El cobre mata al relato
Durante toda su carrera, Kast se presentó como el baluarte contra el “comunismo internacional”. Sin embargo, la realidad económica de Chile es inapelable:
- Socio N°1: China compra casi el 40% de las exportaciones chilenas.
- Urgencia de divisas: Con un programa económico que promete bajar impuestos, Kast depende críticamente de que Beijing no frene la compra de cobre ni las inversiones en las plantas de litio del norte.
La estrategia de la “No Intervención” (con condiciones)
Para China, el color político del inquilino de La Moneda es irrelevante mientras se garantice la seguridad jurídica de sus contratos. Al saludarlo tan rápido, Xi Jinping le quita a Kast la posibilidad de hacerse el “rebelde” diplomático. Es un mensaje de pragmatismo puro: “Podes decir lo que quieras en los discursos, pero el cobre fluye hacia el Este”.
¿Qué pasará con la Alianza del Pacífico?
Kast llega con la promesa de fortalecer el bloque regional frente a la influencia china, pero este saludo lo pone en una encerrona. Si Kast intenta cumplir su promesa de “revisar” la relación con países no democráticos (apuntando a China), el establishment empresarial chileno —su propia base de apoyo— será el primero en soltarle la mano.

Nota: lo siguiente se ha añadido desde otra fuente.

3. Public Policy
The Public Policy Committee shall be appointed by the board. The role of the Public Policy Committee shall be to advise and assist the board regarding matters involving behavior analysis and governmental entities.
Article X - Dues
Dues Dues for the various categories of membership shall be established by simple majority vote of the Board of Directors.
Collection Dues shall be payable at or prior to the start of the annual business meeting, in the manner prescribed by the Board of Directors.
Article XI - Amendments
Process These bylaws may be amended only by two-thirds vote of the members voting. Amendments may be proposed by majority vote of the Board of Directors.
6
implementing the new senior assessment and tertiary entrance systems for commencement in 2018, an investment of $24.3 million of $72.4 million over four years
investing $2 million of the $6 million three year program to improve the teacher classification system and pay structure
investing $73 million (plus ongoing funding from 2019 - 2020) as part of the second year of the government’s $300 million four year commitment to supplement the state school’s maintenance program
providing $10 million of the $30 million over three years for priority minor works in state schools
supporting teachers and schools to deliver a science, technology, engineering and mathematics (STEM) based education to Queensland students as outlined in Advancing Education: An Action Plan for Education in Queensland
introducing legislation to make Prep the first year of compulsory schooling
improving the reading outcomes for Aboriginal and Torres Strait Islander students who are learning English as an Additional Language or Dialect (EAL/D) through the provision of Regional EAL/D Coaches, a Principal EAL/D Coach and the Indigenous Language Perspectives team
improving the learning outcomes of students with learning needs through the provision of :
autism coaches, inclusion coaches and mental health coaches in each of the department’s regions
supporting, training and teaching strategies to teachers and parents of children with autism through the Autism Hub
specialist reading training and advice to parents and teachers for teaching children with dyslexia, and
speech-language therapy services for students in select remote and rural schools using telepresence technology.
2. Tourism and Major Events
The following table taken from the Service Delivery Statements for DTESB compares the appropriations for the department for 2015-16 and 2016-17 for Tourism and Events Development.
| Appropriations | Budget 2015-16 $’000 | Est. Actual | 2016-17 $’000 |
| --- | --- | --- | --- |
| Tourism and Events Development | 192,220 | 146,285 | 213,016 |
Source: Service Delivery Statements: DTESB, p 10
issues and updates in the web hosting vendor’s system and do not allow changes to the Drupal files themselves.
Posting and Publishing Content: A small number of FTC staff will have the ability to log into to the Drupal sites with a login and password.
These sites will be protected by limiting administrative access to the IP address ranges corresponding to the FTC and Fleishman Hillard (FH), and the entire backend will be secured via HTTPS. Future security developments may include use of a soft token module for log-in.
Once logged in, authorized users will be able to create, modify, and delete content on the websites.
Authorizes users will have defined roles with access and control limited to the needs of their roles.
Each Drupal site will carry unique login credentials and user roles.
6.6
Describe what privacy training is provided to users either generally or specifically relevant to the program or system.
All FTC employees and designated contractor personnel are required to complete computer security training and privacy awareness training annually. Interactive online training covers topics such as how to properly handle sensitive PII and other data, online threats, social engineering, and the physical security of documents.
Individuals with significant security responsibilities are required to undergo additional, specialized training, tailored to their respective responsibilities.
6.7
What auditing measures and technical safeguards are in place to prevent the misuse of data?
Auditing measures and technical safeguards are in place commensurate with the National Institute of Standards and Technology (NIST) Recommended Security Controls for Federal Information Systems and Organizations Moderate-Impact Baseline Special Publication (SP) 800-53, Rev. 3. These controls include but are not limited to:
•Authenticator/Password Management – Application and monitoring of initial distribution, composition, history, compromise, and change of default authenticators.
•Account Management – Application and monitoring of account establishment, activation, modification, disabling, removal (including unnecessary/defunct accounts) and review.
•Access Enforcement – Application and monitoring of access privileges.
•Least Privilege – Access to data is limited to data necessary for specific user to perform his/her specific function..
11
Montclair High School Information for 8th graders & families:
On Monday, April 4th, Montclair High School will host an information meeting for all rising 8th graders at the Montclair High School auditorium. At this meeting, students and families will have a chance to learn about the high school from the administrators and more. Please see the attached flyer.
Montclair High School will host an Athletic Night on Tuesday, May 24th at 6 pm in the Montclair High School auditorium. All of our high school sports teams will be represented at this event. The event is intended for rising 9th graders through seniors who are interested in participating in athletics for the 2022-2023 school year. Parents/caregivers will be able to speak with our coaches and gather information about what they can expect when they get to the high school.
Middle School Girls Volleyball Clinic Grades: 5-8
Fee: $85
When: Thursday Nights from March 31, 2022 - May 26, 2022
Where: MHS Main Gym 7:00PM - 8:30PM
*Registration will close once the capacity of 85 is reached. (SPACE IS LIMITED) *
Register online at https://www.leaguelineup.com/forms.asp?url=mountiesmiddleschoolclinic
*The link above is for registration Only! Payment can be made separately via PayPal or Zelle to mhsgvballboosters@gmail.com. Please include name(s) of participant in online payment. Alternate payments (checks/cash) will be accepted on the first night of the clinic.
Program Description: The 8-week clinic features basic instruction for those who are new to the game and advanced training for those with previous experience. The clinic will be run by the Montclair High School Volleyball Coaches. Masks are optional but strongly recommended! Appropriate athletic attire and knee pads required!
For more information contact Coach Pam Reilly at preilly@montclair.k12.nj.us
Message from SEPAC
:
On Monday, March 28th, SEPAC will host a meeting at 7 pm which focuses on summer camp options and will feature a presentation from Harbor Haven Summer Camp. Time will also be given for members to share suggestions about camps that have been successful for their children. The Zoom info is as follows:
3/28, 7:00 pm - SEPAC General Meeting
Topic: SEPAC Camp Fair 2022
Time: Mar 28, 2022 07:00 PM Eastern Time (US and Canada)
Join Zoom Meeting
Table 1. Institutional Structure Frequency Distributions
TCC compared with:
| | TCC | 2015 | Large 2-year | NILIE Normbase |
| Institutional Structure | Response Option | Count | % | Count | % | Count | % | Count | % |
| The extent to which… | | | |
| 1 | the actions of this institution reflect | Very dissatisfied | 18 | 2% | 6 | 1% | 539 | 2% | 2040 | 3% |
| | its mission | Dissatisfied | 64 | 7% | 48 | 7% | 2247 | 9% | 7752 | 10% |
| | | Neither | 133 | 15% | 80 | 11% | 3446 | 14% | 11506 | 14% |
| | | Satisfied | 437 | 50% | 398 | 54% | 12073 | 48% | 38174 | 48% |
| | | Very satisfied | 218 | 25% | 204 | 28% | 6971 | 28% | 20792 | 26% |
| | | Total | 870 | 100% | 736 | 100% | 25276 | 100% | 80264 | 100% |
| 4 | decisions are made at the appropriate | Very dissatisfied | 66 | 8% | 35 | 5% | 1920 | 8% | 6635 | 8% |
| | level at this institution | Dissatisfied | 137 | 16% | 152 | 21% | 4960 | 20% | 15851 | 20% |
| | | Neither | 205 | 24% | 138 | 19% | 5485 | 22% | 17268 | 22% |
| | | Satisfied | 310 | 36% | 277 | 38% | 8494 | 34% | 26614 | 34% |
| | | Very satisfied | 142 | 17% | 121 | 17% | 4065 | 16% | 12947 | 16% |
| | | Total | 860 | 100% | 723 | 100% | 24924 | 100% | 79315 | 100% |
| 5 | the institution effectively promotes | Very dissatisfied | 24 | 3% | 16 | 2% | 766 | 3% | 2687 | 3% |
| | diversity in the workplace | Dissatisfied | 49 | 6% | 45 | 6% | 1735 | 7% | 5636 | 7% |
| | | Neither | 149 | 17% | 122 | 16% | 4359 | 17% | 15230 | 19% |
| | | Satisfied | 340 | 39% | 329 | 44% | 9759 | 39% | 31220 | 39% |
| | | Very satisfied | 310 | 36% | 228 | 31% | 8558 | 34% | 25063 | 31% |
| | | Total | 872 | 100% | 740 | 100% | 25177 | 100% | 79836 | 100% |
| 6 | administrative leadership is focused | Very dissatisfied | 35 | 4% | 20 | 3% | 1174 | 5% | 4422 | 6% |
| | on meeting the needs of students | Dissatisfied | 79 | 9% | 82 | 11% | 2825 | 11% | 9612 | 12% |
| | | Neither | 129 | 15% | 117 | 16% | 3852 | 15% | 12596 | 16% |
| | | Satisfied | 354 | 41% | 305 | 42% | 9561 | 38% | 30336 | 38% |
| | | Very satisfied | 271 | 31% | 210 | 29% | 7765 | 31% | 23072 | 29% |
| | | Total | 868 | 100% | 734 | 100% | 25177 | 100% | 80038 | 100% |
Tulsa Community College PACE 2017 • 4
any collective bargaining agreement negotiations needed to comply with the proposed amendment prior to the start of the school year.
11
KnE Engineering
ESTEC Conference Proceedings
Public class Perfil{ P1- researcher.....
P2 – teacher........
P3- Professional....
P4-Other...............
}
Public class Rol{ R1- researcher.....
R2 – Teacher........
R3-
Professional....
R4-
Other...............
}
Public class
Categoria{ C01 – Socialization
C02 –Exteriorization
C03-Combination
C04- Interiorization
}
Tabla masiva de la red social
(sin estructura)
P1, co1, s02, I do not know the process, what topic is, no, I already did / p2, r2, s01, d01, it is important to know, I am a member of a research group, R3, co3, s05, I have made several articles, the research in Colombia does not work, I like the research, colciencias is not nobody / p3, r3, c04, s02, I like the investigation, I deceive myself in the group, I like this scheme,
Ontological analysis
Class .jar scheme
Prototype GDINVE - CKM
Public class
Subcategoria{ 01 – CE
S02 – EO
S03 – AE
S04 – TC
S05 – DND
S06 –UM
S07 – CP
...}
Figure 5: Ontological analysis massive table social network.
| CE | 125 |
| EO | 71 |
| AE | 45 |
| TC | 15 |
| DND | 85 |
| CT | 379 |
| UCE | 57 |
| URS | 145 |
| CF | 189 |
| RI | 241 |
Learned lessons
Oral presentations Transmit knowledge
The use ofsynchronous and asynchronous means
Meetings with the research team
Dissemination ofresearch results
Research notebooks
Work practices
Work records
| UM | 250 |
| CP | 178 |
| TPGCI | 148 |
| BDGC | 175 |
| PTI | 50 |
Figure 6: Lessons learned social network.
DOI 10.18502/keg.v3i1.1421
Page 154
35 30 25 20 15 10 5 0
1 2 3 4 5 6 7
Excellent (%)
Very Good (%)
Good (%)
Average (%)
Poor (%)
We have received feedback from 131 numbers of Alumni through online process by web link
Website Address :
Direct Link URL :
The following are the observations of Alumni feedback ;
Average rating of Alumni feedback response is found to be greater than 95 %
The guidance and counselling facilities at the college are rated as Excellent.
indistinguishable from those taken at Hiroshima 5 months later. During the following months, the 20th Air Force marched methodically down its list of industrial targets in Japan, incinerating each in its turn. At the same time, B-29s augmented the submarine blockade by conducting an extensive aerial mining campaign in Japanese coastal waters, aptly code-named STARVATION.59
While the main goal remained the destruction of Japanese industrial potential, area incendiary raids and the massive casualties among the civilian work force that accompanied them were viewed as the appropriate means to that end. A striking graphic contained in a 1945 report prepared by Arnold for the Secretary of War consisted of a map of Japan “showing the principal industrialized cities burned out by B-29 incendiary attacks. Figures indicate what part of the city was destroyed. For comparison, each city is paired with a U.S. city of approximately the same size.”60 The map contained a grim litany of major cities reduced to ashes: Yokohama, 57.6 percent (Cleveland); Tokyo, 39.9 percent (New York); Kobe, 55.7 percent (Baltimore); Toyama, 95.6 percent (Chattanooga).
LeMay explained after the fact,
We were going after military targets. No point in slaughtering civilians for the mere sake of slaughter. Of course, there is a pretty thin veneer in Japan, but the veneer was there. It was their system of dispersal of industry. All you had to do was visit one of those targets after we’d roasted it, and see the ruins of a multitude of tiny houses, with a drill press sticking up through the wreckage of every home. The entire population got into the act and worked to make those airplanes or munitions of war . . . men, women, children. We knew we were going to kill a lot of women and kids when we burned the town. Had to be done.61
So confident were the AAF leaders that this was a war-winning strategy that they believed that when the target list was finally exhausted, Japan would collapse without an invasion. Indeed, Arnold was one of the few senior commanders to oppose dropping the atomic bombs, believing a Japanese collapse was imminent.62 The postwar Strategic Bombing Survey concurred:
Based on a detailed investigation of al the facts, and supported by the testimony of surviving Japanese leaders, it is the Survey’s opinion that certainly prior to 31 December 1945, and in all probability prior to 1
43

La victoria de Kast no es el inicio de una cruzada ideológica, sino el comienzo de un gobierno condicionado por el mercado asiático. China ya no necesita ejércitos para conquistar países; le basta con ser el único comprador capaz de sostener el PBI de una nación.
El dato: Las acciones de las mineras en la bolsa de Santiago reaccionaron al alza tras conocerse el saludo de Xi Jinping. El mercado entendió antes que nadie que el “anti-comunismo” de Kast tiene un límite muy claro: el precio de la tonelada de cobre.